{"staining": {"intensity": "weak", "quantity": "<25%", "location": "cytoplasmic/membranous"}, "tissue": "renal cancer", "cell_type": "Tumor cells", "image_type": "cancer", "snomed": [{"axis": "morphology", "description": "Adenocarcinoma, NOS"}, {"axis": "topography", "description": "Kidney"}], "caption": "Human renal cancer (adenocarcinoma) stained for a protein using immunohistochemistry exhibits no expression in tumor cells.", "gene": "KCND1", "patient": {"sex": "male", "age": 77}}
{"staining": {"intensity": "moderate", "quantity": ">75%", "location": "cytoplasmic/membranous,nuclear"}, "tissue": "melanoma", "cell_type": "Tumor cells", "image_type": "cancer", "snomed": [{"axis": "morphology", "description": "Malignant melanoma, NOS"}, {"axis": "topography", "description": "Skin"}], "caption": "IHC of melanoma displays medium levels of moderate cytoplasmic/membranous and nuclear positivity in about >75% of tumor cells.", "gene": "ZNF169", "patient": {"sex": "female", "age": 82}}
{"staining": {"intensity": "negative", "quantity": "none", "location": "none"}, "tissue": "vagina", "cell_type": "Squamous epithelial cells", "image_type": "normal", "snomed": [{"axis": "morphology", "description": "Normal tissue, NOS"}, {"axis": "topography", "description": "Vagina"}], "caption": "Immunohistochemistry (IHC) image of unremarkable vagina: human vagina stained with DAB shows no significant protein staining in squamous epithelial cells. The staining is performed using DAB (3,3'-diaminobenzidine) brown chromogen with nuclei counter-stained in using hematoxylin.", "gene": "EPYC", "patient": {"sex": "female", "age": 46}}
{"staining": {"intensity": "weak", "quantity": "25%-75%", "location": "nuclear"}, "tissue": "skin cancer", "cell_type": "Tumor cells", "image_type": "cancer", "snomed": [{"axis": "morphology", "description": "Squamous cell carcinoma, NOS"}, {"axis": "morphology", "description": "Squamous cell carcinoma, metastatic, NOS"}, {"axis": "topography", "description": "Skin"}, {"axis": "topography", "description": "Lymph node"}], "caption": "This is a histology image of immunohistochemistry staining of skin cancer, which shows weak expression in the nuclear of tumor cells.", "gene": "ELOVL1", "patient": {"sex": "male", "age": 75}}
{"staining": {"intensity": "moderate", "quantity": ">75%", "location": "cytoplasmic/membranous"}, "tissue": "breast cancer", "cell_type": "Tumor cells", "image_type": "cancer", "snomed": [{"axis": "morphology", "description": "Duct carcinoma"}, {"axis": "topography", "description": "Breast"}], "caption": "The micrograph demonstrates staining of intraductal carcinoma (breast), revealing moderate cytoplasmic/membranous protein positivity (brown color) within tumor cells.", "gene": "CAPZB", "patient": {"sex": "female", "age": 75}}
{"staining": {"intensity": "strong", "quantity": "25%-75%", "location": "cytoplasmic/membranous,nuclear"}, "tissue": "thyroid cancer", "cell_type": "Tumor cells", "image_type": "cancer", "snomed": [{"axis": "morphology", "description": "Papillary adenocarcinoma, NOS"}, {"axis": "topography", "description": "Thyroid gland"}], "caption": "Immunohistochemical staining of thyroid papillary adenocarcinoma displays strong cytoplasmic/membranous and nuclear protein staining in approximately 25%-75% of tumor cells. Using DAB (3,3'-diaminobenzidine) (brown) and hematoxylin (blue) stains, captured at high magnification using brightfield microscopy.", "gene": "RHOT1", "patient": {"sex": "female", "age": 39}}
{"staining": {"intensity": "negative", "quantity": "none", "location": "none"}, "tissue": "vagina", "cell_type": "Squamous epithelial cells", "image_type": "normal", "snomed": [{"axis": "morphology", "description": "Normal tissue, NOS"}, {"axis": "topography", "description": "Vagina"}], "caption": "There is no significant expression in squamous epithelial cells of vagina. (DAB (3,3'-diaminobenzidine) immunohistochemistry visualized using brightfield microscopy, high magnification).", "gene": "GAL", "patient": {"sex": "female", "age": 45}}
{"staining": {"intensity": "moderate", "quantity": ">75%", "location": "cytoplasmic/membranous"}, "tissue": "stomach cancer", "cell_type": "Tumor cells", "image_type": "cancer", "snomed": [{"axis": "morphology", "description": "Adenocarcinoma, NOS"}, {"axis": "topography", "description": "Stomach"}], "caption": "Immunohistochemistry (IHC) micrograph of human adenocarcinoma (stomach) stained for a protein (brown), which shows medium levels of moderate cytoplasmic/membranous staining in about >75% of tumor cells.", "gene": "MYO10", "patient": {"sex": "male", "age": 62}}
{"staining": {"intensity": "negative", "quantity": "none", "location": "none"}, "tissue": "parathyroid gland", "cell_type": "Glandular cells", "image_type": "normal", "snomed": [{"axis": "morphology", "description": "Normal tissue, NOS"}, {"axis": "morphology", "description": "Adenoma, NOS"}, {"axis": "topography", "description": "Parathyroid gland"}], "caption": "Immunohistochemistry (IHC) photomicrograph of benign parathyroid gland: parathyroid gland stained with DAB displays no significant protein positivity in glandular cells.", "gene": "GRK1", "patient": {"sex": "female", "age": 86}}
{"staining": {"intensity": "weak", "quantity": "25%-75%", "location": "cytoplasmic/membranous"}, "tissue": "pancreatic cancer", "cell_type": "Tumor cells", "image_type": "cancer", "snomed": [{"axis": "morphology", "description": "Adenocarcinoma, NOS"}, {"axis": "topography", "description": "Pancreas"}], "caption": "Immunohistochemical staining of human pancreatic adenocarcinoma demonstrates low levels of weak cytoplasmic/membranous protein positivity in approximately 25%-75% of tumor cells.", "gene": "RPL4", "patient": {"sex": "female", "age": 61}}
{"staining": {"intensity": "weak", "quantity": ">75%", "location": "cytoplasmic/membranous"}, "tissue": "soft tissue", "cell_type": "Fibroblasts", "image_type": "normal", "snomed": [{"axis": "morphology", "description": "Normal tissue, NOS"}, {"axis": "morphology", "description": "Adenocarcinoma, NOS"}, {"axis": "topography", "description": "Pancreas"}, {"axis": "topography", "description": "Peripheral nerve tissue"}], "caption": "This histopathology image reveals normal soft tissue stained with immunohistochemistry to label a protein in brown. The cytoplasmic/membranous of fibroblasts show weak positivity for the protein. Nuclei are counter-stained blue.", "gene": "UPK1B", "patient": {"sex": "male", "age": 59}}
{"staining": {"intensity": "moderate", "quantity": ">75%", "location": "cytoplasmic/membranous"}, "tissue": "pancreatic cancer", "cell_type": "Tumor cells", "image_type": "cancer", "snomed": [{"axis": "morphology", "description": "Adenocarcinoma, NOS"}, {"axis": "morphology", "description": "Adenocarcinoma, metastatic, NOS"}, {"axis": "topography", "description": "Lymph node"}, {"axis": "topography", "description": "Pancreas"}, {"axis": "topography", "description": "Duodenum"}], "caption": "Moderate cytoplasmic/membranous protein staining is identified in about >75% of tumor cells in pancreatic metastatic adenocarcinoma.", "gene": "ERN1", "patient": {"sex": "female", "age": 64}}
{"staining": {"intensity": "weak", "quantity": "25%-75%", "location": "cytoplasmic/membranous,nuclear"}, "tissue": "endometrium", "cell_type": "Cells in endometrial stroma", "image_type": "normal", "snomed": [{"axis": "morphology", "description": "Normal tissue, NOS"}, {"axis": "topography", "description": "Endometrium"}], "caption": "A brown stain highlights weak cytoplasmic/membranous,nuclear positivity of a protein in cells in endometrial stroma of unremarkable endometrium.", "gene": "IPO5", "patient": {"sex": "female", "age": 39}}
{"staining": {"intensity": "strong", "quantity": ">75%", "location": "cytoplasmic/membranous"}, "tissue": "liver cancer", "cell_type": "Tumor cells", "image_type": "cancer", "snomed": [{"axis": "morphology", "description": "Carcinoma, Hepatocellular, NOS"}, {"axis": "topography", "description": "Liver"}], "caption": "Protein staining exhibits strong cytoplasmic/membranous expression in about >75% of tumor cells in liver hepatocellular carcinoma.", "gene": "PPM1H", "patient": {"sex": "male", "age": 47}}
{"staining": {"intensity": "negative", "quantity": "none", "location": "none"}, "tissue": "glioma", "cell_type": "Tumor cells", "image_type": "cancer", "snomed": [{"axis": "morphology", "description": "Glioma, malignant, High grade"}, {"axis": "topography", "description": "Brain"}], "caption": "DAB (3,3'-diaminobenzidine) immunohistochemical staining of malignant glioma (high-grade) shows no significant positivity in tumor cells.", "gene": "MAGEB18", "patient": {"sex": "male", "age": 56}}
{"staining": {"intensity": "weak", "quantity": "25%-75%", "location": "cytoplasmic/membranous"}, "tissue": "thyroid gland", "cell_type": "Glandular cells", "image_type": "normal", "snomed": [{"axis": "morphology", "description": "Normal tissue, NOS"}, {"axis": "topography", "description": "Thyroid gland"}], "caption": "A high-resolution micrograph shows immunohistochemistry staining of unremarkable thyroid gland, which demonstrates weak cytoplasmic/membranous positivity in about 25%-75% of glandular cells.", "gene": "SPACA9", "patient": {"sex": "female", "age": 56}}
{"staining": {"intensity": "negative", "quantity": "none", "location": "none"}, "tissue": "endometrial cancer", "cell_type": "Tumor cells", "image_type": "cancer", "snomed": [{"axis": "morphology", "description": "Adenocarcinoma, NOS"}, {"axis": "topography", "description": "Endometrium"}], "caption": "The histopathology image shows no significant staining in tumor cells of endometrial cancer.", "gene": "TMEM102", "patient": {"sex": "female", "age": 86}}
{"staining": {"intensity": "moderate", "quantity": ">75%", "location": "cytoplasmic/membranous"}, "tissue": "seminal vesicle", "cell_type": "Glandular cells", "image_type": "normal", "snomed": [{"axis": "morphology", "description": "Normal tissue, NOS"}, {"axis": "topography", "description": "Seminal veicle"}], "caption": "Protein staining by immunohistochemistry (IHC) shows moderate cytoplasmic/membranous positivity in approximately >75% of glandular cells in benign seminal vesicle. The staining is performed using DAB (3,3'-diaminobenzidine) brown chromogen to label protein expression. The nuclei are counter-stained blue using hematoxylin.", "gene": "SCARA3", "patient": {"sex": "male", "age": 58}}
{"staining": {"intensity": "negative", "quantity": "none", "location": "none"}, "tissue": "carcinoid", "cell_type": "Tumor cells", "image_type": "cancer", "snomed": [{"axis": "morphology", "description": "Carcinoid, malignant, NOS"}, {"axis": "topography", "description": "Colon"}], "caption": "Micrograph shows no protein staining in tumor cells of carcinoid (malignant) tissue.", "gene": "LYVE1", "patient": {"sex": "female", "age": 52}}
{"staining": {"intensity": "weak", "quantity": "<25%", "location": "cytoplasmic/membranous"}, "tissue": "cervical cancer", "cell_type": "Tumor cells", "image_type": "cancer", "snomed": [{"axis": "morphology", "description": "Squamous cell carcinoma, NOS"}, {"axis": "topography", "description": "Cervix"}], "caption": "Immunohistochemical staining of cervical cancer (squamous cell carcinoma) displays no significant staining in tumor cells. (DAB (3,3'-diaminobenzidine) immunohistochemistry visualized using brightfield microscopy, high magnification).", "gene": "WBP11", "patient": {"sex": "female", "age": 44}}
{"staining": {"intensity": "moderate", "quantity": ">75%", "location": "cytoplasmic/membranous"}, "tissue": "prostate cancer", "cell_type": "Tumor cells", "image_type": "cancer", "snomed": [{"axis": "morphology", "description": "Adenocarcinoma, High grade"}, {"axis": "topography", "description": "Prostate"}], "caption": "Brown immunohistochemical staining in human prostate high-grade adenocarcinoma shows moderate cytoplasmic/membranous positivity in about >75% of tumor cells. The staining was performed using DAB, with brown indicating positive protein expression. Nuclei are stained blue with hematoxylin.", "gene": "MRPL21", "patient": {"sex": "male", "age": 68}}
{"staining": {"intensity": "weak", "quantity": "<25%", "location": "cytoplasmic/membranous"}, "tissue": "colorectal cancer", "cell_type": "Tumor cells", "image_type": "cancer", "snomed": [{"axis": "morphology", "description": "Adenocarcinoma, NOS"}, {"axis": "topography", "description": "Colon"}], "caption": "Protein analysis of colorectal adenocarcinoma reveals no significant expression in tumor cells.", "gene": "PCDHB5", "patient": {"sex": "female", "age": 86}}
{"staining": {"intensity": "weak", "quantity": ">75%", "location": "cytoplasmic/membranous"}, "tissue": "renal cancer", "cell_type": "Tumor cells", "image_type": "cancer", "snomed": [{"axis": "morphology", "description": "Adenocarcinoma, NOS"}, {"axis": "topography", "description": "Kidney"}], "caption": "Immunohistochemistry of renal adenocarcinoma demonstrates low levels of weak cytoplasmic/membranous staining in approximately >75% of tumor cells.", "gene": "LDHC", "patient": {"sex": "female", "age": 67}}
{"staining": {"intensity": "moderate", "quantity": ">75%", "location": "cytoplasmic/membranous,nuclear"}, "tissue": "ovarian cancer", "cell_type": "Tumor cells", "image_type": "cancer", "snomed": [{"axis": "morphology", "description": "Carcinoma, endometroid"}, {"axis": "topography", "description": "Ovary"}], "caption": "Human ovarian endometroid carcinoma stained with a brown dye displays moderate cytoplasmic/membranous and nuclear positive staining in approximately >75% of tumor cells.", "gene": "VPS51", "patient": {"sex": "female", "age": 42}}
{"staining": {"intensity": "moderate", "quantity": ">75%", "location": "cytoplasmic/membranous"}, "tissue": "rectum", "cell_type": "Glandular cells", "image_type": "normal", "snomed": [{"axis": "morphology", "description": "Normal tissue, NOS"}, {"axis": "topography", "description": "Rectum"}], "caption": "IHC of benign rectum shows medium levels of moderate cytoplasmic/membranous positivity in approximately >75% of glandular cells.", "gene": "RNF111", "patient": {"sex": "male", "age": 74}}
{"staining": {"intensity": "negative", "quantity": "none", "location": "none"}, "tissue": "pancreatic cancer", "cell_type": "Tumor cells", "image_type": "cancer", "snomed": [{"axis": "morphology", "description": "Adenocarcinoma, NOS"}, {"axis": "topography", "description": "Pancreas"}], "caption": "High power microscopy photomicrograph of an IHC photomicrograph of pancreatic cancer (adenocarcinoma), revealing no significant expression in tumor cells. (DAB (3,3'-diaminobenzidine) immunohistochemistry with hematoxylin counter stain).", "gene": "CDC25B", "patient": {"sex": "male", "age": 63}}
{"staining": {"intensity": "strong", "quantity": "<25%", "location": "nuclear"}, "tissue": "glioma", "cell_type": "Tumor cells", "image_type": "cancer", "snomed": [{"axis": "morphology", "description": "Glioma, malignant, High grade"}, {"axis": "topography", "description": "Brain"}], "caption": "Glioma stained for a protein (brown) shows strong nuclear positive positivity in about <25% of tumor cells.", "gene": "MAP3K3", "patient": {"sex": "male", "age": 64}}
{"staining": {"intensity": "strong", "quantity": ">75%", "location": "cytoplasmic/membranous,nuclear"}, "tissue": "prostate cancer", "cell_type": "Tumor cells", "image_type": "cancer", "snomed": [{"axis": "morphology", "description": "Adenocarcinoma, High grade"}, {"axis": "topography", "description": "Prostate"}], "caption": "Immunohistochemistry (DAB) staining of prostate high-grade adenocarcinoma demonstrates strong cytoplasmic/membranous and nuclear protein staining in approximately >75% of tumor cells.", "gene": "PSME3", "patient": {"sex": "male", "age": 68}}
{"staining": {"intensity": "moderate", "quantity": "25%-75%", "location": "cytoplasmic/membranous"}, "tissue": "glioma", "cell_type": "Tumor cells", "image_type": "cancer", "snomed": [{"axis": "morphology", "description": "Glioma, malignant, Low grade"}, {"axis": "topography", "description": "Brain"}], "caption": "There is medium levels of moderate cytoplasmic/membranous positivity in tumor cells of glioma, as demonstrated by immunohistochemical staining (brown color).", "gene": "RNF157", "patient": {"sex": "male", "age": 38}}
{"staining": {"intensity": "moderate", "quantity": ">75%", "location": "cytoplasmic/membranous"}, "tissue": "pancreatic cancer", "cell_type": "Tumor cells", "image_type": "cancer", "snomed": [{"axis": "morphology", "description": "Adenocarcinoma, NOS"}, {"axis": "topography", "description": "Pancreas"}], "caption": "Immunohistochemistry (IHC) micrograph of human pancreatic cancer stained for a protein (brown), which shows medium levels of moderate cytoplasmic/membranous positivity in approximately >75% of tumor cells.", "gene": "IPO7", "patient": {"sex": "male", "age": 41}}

------------------------------------------------

_Work instructions:_ What are the lines from the one with "is medium levels" through the end of the records above? Set them down exactly, both ends included, and nothing else.

_Completed exercise:_
{"staining": {"intensity": "moderate", "quantity": "25%-75%", "location": "cytoplasmic/membranous"}, "tissue": "glioma", "cell_type": "Tumor cells", "image_type": "cancer", "snomed": [{"axis": "morphology", "description": "Glioma, malignant, Low grade"}, {"axis": "topography", "description": "Brain"}], "caption": "There is medium levels of moderate cytoplasmic/membranous positivity in tumor cells of glioma, as demonstrated by immunohistochemical staining (brown color).", "gene": "RNF157", "patient": {"sex": "male", "age": 38}}
{"staining": {"intensity": "moderate", "quantity": ">75%", "location": "cytoplasmic/membranous"}, "tissue": "pancreatic cancer", "cell_type": "Tumor cells", "image_type": "cancer", "snomed": [{"axis": "morphology", "description": "Adenocarcinoma, NOS"}, {"axis": "topography", "description": "Pancreas"}], "caption": "Immunohistochemistry (IHC) micrograph of human pancreatic cancer stained for a protein (brown), which shows medium levels of moderate cytoplasmic/membranous positivity in approximately >75% of tumor cells.", "gene": "IPO7", "patient": {"sex": "male", "age": 41}}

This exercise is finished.